Se conmovió al ver que Tali la estaba escuchando con los ojos fijos y brillantes, al borde de las lágrimas.

—¿Qué hago, dime tú, qué hago? La tía y Mercedes también están en contra mía.

Natalia sacó una voz solemne.

—Si te vas a casar con Miguel, haz lo que él te pida. A él es a quien tienes que dar gusto. Espera a que se pasen las ferias, y si no viene a verte, ya lo arreglaremos para convencer a papá. O podemos escribir a los primos.

—Es que él quiere que esté bastante tiempo. Que vaya casi hasta que nos casemos —dijo Julia.

—¿Y tú también quieres?

—Yo también. No podemos estar siempre así, separados, riñendo por las cartas, Tali, no se puede. ¿Verdad que no tiene nada de particular que vaya yo? Tengo veintisiete años, Tali. Me voy a casar con él. ¿Verdad que no es tan horrible como me lo quieren poner todos?

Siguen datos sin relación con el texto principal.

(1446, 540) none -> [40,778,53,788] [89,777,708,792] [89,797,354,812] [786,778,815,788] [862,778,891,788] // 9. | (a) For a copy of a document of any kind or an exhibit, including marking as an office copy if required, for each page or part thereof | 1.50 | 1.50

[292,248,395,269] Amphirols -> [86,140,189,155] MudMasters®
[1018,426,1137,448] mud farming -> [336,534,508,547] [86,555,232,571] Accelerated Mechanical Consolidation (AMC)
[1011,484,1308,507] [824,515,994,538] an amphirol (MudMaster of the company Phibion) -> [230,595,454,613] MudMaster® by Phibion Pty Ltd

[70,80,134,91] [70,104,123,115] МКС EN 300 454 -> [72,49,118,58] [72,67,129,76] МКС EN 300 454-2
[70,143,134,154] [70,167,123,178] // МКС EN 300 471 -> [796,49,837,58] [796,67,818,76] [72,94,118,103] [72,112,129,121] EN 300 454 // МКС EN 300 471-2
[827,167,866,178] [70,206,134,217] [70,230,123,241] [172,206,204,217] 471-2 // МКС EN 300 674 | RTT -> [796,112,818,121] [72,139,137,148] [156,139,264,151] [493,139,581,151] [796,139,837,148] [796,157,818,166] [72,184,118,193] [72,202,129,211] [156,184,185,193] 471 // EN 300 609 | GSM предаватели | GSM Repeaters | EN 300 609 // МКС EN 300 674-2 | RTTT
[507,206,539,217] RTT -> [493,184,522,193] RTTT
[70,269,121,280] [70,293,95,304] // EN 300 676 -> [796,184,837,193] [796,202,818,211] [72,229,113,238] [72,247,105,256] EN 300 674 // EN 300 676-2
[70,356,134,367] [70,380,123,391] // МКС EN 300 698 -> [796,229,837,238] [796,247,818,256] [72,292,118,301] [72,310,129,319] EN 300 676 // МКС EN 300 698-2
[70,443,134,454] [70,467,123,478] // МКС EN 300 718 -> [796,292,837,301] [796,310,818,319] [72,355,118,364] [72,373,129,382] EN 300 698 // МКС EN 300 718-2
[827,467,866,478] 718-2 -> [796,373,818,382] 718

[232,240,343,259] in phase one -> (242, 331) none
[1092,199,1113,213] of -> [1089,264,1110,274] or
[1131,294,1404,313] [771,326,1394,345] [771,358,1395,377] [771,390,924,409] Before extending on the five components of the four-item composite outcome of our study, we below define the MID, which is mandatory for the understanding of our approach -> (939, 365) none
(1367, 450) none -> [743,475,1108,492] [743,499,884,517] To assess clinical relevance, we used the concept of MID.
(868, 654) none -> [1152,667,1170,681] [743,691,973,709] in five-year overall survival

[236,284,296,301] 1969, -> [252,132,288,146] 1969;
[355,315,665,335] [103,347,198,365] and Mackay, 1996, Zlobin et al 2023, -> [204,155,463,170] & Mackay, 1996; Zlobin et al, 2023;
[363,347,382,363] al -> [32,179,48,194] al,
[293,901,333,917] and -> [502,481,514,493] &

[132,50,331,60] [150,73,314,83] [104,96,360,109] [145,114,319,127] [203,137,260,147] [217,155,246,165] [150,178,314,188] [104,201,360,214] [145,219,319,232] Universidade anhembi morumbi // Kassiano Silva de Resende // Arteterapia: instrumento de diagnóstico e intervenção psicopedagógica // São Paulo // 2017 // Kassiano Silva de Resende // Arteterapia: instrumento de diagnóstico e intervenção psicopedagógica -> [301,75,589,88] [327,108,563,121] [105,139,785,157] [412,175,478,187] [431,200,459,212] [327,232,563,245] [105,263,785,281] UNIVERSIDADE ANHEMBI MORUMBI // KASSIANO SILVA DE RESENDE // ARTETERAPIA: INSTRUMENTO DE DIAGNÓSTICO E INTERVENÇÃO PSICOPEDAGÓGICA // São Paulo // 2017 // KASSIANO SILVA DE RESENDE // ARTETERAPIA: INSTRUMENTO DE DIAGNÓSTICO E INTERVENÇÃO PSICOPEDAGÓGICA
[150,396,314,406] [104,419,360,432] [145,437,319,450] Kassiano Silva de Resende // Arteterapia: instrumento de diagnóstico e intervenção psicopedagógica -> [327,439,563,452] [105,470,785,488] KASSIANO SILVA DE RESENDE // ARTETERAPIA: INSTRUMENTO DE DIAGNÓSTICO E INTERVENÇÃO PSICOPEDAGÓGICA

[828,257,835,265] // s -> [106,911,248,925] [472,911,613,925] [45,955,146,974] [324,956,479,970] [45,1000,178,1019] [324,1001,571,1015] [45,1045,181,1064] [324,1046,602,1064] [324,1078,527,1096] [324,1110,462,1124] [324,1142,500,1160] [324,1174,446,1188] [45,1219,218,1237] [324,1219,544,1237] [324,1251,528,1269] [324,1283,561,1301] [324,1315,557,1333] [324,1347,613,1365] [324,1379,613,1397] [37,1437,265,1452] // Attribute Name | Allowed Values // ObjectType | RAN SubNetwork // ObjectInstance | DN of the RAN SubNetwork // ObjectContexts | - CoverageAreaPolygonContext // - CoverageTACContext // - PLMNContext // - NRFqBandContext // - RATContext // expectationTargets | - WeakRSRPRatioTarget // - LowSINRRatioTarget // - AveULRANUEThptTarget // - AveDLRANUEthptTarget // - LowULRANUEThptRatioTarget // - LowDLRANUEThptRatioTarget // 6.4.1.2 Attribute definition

Le buscaba con avidez el menudo perfil inclinado hacia las calles solitarias, apenas con algún ruido que llegaba ajenísimo.

—Me parece maravilloso que te quieras ir. Te tengo envidia. Ya verás cómo se arregla.

Ya había puntas de estrellas. Encima de sus cabezas chirrió la maquinaria del reloj, que era grande como una luna, anunciando que iban a ser las nueve y media en la ciudad.